*TASK DESCRIPTION*: Show every line of the data below that includes the word "nous".

*THE RECORDS*:
______
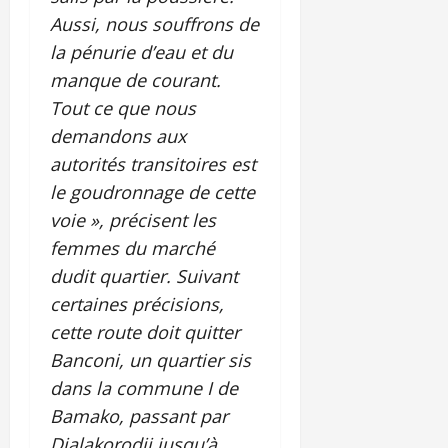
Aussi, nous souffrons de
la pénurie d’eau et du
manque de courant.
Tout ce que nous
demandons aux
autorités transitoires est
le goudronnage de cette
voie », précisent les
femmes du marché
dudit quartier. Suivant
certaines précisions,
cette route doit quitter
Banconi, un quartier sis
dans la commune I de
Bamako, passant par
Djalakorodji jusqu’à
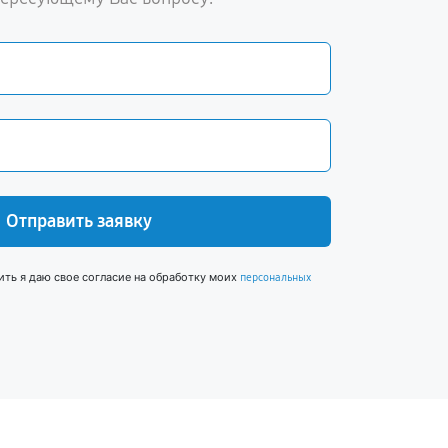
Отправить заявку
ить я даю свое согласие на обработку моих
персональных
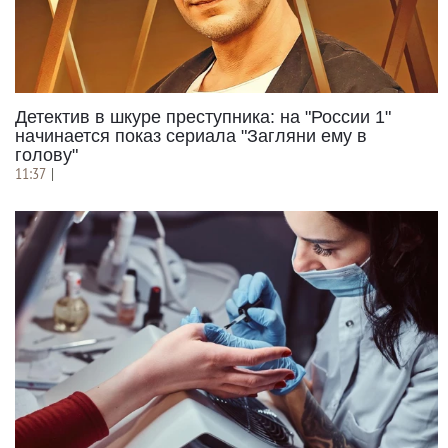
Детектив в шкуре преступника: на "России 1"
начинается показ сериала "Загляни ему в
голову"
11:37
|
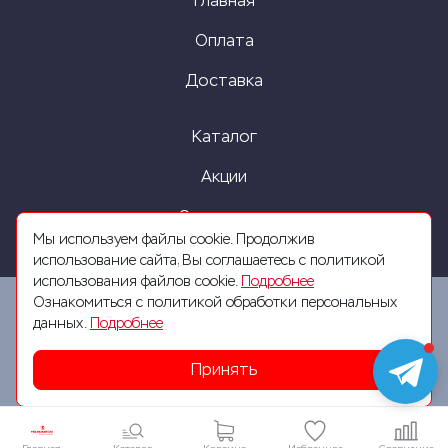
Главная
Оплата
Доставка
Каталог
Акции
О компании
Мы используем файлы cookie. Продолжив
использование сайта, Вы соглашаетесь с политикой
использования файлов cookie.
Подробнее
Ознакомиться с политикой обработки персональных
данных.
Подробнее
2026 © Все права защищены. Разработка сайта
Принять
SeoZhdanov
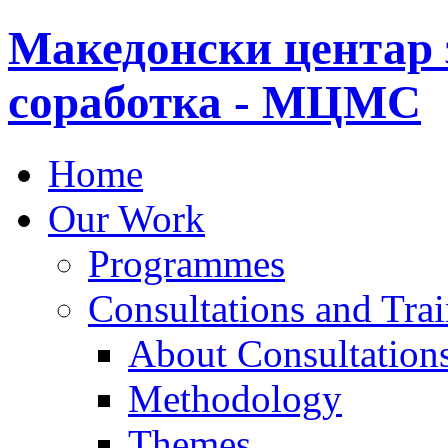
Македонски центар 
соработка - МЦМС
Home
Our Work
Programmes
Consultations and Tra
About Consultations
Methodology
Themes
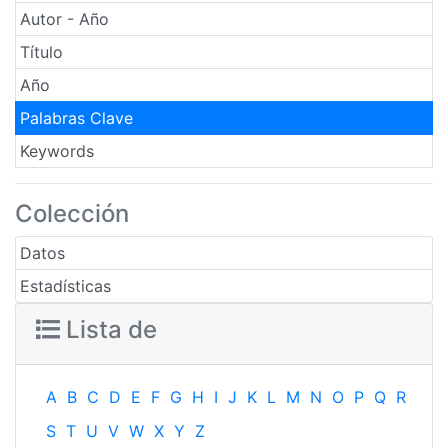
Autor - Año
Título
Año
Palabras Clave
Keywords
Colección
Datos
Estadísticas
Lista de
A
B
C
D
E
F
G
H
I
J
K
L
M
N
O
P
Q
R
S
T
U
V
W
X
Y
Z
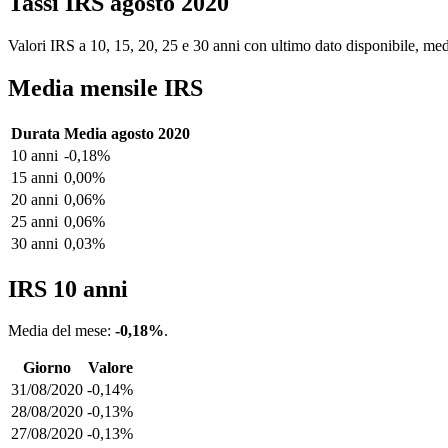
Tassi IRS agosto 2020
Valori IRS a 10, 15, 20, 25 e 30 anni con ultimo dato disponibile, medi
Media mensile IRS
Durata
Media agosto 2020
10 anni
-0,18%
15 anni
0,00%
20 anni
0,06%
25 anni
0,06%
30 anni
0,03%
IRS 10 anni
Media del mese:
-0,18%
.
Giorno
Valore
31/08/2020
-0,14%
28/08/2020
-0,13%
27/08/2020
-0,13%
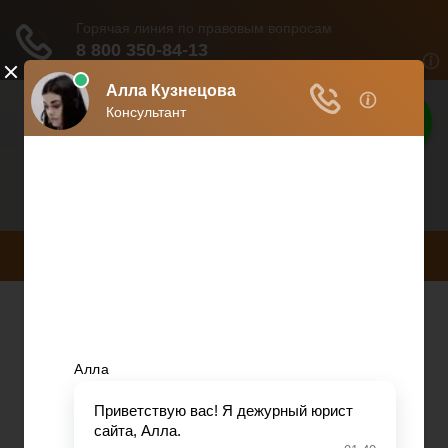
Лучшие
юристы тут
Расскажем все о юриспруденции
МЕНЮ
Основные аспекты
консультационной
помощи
______
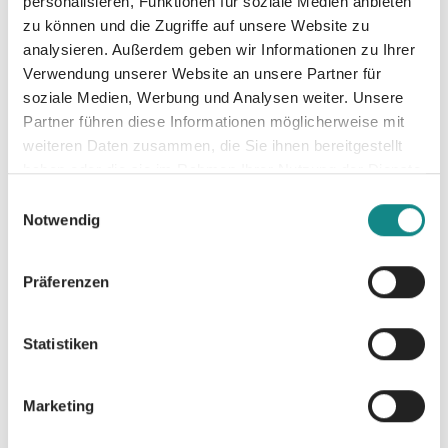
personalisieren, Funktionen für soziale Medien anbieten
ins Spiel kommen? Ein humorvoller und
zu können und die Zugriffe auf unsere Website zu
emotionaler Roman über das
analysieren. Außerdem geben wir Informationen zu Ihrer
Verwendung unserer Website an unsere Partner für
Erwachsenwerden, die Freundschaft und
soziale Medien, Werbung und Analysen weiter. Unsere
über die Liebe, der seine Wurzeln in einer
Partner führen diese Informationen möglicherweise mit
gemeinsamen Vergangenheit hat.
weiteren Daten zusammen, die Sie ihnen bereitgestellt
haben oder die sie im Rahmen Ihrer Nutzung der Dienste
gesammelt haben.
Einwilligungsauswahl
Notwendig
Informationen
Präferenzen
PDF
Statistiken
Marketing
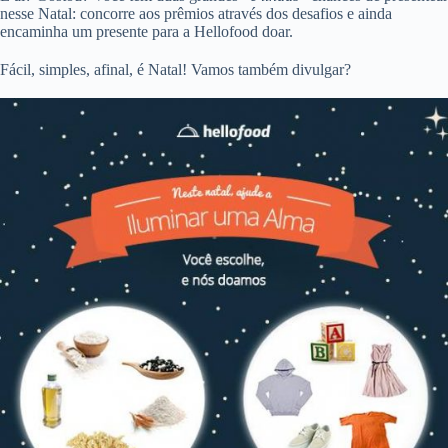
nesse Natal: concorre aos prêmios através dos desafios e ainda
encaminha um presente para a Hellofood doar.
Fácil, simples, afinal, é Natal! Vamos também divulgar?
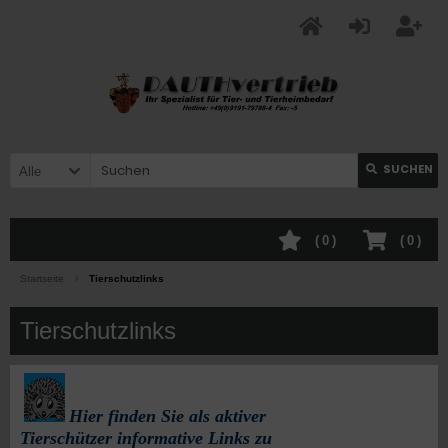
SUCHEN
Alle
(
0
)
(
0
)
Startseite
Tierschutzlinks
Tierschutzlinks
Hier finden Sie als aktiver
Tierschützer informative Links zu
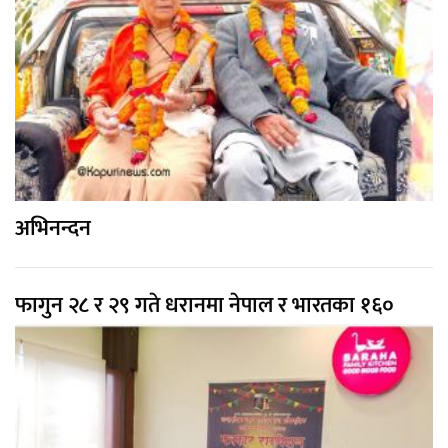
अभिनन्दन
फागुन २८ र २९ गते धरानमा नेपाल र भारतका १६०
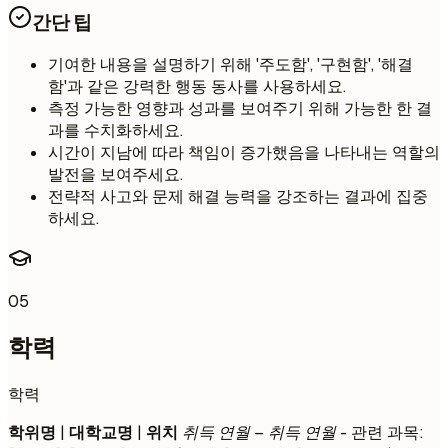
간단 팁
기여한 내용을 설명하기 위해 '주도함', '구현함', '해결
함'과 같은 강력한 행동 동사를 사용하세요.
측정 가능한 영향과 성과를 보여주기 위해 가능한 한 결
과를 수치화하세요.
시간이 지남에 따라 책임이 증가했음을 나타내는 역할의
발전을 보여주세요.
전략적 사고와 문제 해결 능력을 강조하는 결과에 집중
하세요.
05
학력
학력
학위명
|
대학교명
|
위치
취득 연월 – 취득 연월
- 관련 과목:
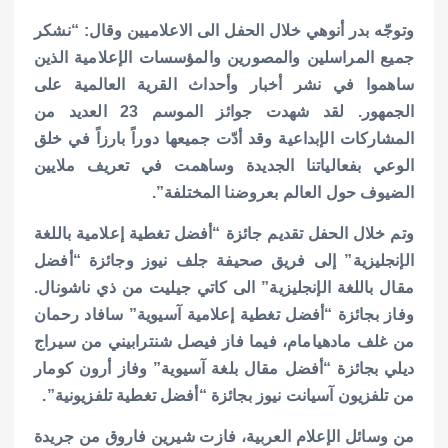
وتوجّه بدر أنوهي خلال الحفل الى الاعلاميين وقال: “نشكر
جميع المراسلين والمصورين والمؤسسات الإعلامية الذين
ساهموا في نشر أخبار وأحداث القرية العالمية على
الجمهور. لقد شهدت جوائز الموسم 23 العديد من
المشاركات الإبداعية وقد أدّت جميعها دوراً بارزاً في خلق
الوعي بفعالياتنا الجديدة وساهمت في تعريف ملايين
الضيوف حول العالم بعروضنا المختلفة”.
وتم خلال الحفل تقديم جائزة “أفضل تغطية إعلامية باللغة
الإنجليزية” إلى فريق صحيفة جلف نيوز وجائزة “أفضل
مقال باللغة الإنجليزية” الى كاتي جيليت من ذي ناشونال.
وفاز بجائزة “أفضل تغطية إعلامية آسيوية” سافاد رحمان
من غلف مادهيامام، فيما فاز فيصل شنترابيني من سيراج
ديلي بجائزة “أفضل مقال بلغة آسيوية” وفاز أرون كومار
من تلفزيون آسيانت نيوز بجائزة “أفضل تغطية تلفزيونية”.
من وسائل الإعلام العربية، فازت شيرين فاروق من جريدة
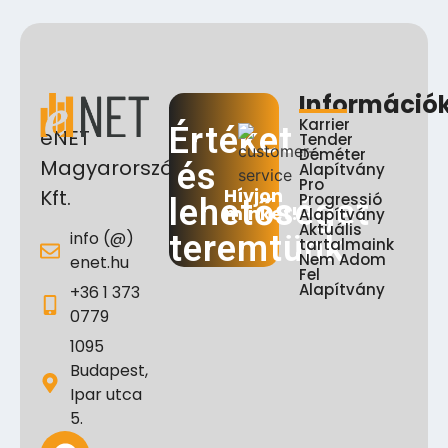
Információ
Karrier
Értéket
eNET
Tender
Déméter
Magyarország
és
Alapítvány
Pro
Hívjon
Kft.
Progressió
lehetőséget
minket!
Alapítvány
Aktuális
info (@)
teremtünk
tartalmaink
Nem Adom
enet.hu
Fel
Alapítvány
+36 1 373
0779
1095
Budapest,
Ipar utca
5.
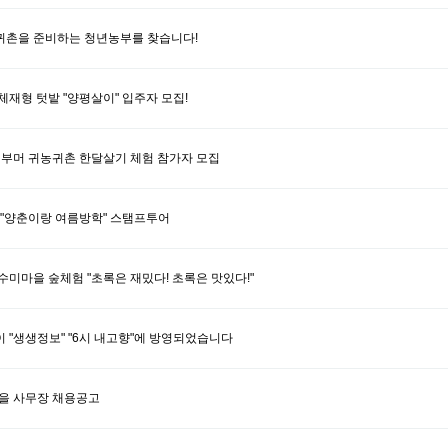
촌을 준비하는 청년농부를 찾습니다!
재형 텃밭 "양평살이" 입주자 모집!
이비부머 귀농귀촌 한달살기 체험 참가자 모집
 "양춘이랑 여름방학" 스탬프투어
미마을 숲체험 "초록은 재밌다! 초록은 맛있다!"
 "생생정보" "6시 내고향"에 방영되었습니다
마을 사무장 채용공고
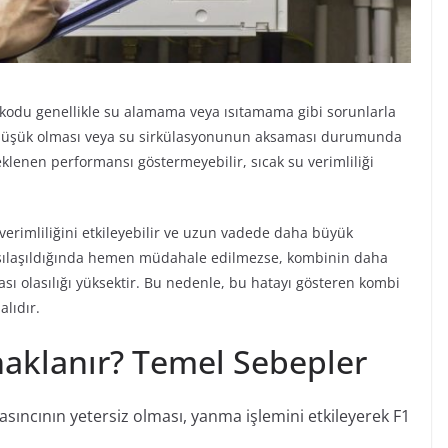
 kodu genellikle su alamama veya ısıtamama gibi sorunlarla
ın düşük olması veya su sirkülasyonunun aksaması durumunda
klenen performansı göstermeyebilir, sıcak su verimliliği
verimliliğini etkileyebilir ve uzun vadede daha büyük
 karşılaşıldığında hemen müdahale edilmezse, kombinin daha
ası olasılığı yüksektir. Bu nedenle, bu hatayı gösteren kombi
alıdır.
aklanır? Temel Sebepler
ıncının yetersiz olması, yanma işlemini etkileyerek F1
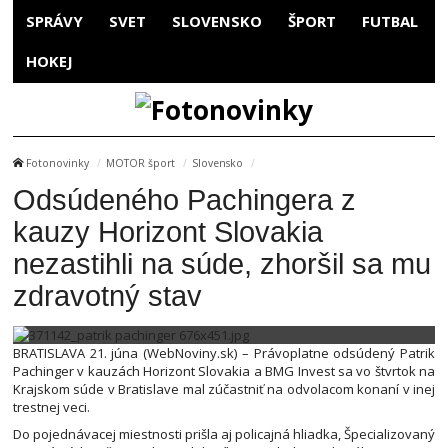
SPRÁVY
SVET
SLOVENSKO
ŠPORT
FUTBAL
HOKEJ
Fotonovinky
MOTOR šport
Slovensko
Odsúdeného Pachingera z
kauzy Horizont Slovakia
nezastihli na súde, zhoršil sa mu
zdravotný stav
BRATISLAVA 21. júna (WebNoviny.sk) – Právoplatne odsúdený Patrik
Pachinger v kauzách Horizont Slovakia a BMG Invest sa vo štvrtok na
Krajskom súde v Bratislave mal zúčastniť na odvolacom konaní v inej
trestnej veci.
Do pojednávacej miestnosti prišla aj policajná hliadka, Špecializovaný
______
*SOLUTION TO THIS PROBLEM*:
Aussi, nous souffrons de
Tout ce que nous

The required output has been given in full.